> [What is being asked]: Instruction for the data below: set down exactly the lines from the line with "left shoulder: (371, 269)" to the line with "right front paw: (561, 377)", inclusive, and no others.

> [The data]:
╭──

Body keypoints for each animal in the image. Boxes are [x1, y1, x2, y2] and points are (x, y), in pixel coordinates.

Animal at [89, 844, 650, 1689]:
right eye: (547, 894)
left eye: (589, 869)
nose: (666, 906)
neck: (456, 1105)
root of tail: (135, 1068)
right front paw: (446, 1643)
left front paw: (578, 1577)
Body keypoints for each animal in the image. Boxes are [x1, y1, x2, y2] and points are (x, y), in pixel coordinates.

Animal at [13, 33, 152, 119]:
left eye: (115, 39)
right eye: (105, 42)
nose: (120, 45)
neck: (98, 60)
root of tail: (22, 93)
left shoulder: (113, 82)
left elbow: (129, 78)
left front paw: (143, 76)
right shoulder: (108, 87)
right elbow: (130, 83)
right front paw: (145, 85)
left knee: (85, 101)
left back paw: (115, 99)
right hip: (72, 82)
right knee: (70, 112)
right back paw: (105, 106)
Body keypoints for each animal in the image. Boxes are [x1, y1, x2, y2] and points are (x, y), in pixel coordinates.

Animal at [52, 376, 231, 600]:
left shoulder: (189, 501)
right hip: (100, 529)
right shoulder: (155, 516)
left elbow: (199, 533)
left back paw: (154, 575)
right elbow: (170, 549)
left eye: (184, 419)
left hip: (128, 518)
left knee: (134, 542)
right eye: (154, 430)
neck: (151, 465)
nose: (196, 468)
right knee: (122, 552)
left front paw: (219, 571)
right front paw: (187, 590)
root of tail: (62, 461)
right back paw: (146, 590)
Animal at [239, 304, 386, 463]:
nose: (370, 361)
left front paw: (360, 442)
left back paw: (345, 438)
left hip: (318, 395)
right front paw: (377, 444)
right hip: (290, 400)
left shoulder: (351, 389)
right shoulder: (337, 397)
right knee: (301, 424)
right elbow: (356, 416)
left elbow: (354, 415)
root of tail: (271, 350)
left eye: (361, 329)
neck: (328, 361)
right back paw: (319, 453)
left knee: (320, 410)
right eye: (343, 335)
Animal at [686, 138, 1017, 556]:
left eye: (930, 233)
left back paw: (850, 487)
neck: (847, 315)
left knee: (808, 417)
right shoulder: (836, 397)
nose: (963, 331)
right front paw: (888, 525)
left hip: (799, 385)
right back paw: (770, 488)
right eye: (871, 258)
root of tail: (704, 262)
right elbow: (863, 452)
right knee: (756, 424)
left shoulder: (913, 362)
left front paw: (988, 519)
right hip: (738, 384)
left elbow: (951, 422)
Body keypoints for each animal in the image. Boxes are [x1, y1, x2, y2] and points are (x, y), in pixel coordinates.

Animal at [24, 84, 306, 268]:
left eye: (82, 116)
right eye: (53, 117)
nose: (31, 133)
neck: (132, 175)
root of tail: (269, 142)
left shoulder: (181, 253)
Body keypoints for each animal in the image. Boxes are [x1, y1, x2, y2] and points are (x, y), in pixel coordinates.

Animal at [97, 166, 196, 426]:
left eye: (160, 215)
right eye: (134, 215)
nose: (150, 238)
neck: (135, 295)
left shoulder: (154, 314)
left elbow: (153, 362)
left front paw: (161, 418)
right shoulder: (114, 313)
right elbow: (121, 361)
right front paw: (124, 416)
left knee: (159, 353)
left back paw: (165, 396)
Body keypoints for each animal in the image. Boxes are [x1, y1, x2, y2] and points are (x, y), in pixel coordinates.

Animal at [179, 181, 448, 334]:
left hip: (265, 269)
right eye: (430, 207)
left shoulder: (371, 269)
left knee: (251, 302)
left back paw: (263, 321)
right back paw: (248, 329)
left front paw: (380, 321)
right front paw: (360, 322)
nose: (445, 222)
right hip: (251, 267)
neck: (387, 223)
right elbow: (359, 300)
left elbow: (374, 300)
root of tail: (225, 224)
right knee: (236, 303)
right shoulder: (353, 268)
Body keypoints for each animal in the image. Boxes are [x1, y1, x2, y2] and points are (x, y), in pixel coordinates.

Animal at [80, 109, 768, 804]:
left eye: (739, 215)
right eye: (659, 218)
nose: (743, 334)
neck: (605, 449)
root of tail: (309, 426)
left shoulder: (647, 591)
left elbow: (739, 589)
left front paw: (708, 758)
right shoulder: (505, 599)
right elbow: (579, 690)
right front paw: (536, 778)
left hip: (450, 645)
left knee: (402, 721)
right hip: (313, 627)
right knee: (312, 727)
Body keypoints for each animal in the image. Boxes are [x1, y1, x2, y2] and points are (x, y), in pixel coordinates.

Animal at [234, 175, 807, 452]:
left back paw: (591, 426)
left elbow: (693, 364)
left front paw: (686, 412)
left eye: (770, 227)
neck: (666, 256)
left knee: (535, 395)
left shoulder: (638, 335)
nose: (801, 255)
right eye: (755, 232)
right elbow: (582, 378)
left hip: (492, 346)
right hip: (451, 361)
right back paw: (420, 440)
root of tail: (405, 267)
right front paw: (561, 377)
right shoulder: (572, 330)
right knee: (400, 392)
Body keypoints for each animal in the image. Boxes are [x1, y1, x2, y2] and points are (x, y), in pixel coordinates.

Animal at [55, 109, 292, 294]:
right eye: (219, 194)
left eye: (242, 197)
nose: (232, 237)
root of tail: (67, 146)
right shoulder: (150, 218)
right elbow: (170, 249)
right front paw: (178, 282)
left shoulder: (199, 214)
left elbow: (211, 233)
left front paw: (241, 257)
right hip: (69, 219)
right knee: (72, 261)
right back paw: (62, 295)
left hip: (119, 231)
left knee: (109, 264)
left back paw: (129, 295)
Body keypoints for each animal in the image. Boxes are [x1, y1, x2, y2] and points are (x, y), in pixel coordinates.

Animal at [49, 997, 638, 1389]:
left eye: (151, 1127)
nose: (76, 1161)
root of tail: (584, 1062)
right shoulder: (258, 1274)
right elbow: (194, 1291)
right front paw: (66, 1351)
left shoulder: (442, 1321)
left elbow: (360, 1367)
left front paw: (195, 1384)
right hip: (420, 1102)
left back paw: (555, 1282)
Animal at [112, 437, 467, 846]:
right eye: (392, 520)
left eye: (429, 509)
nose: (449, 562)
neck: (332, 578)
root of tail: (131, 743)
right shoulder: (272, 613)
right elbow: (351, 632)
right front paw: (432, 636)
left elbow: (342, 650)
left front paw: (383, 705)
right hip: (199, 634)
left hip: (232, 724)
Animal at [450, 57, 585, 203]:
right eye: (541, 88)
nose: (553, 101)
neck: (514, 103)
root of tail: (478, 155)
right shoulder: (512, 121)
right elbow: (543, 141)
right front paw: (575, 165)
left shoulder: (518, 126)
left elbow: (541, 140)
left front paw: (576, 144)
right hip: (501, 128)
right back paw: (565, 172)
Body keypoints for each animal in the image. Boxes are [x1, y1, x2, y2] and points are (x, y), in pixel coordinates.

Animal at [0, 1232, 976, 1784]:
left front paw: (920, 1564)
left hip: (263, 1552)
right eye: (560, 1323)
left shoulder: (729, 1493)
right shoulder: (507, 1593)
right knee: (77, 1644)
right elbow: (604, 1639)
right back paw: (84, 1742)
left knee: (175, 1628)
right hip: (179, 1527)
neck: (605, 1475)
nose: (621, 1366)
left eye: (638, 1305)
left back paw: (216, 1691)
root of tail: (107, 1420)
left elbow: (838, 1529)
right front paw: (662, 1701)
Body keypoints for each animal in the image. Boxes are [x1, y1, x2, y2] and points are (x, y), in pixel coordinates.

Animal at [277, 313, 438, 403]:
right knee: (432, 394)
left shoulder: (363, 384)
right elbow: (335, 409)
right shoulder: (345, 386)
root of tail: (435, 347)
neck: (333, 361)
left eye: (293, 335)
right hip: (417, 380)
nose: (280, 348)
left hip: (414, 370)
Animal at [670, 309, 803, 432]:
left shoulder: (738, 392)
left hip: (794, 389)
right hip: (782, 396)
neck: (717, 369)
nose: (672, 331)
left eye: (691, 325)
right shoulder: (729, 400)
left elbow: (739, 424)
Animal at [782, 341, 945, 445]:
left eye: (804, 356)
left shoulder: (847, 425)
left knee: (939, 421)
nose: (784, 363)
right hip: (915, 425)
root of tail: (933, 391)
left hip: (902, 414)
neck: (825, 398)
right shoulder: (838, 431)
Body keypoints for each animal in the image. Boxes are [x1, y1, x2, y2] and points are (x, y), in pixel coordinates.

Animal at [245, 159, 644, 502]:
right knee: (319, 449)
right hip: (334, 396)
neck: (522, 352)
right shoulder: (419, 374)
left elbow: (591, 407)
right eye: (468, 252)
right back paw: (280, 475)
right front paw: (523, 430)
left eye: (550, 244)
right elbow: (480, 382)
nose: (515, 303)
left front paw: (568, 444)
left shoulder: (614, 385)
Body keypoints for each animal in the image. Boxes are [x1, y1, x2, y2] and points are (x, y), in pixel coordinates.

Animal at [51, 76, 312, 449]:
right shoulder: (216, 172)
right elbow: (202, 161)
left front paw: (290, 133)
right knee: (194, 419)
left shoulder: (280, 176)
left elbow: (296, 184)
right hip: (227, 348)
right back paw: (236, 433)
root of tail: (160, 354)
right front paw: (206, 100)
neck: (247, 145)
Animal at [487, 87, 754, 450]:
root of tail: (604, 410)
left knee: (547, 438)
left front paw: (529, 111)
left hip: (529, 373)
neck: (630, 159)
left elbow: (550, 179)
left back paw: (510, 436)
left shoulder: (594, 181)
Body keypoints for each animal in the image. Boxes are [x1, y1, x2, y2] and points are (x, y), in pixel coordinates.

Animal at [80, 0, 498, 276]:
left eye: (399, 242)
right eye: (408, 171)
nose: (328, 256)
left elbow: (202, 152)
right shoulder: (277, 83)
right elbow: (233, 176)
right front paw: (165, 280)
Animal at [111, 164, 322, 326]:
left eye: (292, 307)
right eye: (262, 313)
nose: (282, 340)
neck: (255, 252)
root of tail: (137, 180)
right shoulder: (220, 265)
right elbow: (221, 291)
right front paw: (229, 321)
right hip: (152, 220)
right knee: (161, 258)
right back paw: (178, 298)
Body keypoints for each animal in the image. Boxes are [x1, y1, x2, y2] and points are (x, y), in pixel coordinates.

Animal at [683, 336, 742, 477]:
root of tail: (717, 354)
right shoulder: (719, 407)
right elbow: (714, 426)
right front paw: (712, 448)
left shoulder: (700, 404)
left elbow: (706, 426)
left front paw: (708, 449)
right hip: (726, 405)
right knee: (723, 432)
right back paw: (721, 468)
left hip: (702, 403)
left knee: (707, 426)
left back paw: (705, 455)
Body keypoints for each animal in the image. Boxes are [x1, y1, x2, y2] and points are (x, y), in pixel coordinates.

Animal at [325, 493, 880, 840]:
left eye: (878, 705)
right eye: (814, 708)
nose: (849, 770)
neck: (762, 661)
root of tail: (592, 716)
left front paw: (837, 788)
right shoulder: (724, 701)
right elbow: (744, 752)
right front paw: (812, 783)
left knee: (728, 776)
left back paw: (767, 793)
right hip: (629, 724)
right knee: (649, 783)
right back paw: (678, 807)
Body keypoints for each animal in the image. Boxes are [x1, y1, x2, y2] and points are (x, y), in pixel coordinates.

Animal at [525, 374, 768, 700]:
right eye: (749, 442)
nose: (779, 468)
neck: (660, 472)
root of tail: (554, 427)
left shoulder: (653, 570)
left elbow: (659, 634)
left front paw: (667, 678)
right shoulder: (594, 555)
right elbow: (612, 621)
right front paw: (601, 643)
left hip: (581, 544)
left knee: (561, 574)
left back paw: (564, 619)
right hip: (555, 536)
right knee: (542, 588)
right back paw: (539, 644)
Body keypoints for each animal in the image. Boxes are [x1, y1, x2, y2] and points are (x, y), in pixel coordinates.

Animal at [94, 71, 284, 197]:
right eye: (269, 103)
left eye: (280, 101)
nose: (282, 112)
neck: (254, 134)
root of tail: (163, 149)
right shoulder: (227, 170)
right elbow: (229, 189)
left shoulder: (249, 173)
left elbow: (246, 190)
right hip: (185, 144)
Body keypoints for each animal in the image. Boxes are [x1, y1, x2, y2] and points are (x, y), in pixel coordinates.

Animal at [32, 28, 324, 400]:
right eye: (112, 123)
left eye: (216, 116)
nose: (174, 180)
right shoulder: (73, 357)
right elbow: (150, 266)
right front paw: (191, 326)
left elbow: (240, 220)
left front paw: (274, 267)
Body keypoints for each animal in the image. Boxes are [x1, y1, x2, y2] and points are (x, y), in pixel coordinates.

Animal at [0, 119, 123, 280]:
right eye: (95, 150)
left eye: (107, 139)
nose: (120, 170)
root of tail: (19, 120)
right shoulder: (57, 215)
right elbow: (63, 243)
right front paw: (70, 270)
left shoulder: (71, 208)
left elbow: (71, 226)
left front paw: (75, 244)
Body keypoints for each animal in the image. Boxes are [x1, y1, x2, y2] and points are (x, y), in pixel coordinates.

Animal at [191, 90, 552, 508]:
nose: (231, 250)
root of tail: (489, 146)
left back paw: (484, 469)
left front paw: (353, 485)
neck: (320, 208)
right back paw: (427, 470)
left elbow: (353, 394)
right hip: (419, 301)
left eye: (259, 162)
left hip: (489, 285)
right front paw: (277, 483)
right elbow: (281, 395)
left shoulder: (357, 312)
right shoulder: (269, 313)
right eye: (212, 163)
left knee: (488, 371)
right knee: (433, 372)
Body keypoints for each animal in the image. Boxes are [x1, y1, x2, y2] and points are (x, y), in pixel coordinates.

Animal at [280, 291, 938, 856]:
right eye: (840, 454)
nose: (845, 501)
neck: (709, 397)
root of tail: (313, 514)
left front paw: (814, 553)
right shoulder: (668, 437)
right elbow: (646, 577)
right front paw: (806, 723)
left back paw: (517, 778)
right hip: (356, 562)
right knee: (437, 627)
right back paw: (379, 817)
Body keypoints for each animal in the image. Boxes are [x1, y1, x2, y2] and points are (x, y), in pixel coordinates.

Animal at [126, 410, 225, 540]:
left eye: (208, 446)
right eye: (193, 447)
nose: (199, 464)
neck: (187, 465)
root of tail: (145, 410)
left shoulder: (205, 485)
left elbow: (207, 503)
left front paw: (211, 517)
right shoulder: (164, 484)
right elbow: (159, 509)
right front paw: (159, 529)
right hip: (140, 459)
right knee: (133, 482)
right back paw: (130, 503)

╰──

> [Solution to this exercise]:
left shoulder: (371, 269)
left knee: (251, 302)
left back paw: (263, 321)
right back paw: (248, 329)
left front paw: (380, 321)
right front paw: (360, 322)
nose: (445, 222)
right hip: (251, 267)
neck: (387, 223)
right elbow: (359, 300)
left elbow: (374, 300)
root of tail: (225, 224)
right knee: (236, 303)
right shoulder: (353, 268)
Body keypoints for each animal in the image. Boxes are [x1, y1, x2, y2] and points are (x, y), in pixel coordinates.

Animal at [80, 109, 768, 804]:
left eye: (739, 215)
right eye: (659, 218)
nose: (743, 334)
neck: (605, 449)
root of tail: (309, 426)
left shoulder: (647, 591)
left elbow: (739, 589)
left front paw: (708, 758)
right shoulder: (505, 599)
right elbow: (579, 690)
right front paw: (536, 778)
left hip: (450, 645)
left knee: (402, 721)
right hip: (313, 627)
right knee: (312, 727)
Body keypoints for each animal in the image. Boxes are [x1, y1, x2, y2] and points are (x, y), in pixel coordinates.

Animal at [234, 175, 807, 452]:
left back paw: (591, 426)
left elbow: (693, 364)
left front paw: (686, 412)
left eye: (770, 227)
neck: (666, 256)
left knee: (535, 395)
left shoulder: (638, 335)
nose: (801, 255)
right eye: (755, 232)
right elbow: (582, 378)
left hip: (492, 346)
right hip: (451, 361)
right back paw: (420, 440)
root of tail: (405, 267)
right front paw: (561, 377)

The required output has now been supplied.